AustinBuddy’s take is that this is the greatest amp nobody’s ever heard (in person, as there are so few). If you are a fan of cleaner guitar styles from the 70’s/80’s/90’s then you’ve heard one on record. It’s just amazing how often these 20-30 amps have made it onto famous artist’s recordings, a testament to how good they sound. Some well known SSS owners:
David Lindley – Session guitarist for Jackson Browne, James Taylor, Bob Dylan, Linda Rondstadt, Ry Cooder, David Crosby, Graham Nash, Warren Zevon, Rod Stewart, Dolly Parton
Stevie Ray Vaughn
John Mayer
Lowell George
Sonny Landreth – solo slide legend and session player with Jimmy Buffet, John Hiatt, Eric Johnson, Eric Clapton, and Mark Knopfler
Eric Johnson
Ben Harper
Dean Parks – Session guitarist for Steeley Dan, Rod Stewart, Michael Jackson (he played the melody line on “Beat It”), Madonna, Stevie Wonder, Elton John, Paul Simon, and Kenny Loggins.
AustinBuddy and myself feel this is the best representation of a Dumble “Steel String Singer” that the Axe II is currently able to produce. You will get to hear our new remodelled 5.0 Enhancer Block in action in this patch. There is also an optional Fulldrive OD and Univibe that sound great together. Turn this up! Steel String Singers are incredibly loud, clean, powerful amps, more fit for stadiums than clubs. Enjoy!
EDIT: My public gratitude to Austinbuddy, without whom neither
this patch nor writeup could have happened.
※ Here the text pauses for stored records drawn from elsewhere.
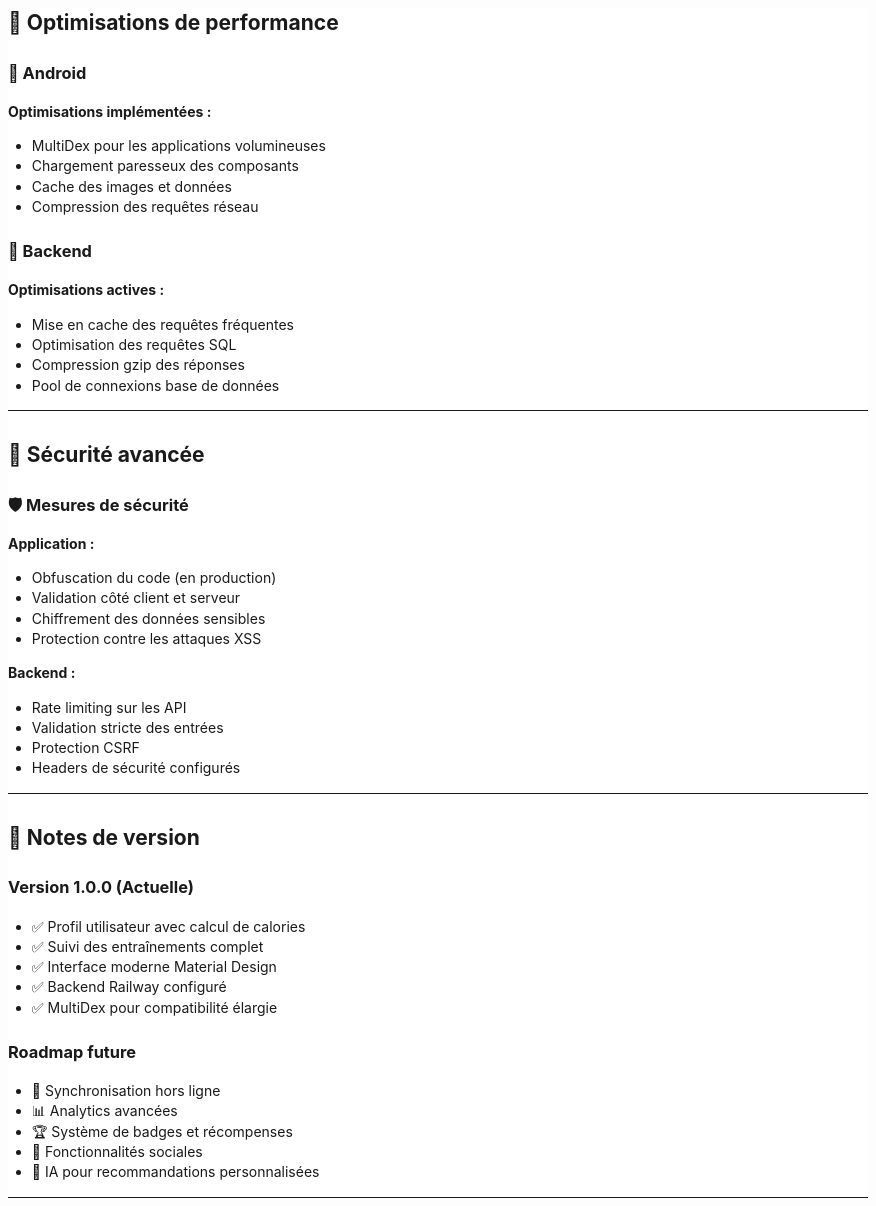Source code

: 
## 🚀 Optimisations de performance

### 📱 Android

**Optimisations implémentées :**
- MultiDex pour les applications volumineuses
- Chargement paresseux des composants
- Cache des images et données
- Compression des requêtes réseau

### 🐍 Backend

**Optimisations actives :**
- Mise en cache des requêtes fréquentes
- Optimisation des requêtes SQL
- Compression gzip des réponses
- Pool de connexions base de données

---

## 🔐 Sécurité avancée

### 🛡️ Mesures de sécurité

**Application :**
- Obfuscation du code (en production)
- Validation côté client et serveur
- Chiffrement des données sensibles
- Protection contre les attaques XSS

**Backend :**
- Rate limiting sur les API
- Validation stricte des entrées
- Protection CSRF
- Headers de sécurité configurés

---

## 📝 Notes de version

### Version 1.0.0 (Actuelle)
- ✅ Profil utilisateur avec calcul de calories
- ✅ Suivi des entraînements complet
- ✅ Interface moderne Material Design
- ✅ Backend Railway configuré
- ✅ MultiDex pour compatibilité élargie

### Roadmap future
- 🔄 Synchronisation hors ligne
- 📊 Analytics avancées
- 🏆 Système de badges et récompenses
- 👥 Fonctionnalités sociales
- 🎯 IA pour recommandations personnalisées

---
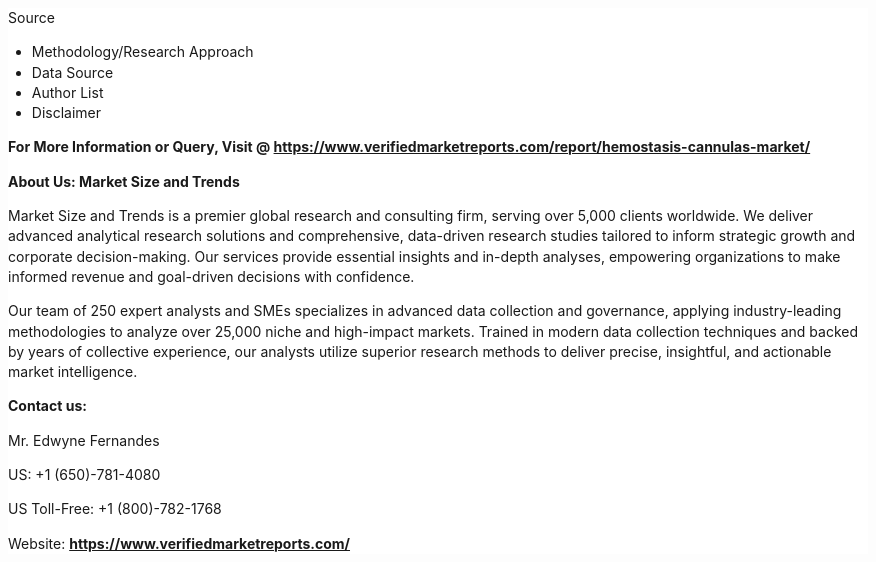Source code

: Source</strong></p><ul><li>Methodology/Research Approach</li><li>Data Source</li><li>Author List</li><li>Disclaimer</li></ul></p><p><strong>For More Information or Query, Visit @ <a href="https://www.verifiedmarketreports.com/report/hemostasis-cannulas-market/">https://www.verifiedmarketreports.com/report/hemostasis-cannulas-market/</a></strong></p><p><strong>About Us: Market Size and Trends</strong></p><p>Market Size and Trends is a premier global research and consulting firm, serving over 5,000 clients worldwide. We deliver advanced analytical research solutions and comprehensive, data-driven research studies tailored to inform strategic growth and corporate decision-making. Our services provide essential insights and in-depth analyses, empowering organizations to make informed revenue and goal-driven decisions with confidence.</p><p>Our team of 250 expert analysts and SMEs specializes in advanced data collection and governance, applying industry-leading methodologies to analyze over 25,000 niche and high-impact markets. Trained in modern data collection techniques and backed by years of collective experience, our analysts utilize superior research methods to deliver precise, insightful, and actionable market intelligence.</p><p><strong>Contact us:</strong></p><p>Mr. Edwyne Fernandes</p><p>US: +1 (650)-781-4080</p><p>US Toll-Free: +1 (800)-782-1768</p><p>Website: <strong><a href="https://www.verifiedmarketreports.com/">https://www.verifiedmarketreports.com/</a></strong></p>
+1. Awesome patch smilefan and Austinbuddy! It realy rings.Great sounding Steel String patch, but man does it ever clip on my setup even with your output level at -13.6!!!!
Wow! Thanks--Sonny Landreth and EJ are two of my favorites--didn't know this amp had so much to do with their tone. Can't wait to try it. Thanks so much.
For some reason I can't get your presets--the MIDI lights up on the AXE ii but nothing changes. I can get other presets and firmware fine using M-Audio uno straight to Axe. I don't use edit because I'm on an old MAC PPC. I use SysEx.
Smile, why did you use the fender amps instead of the Dumble for this pre set? It is good tho!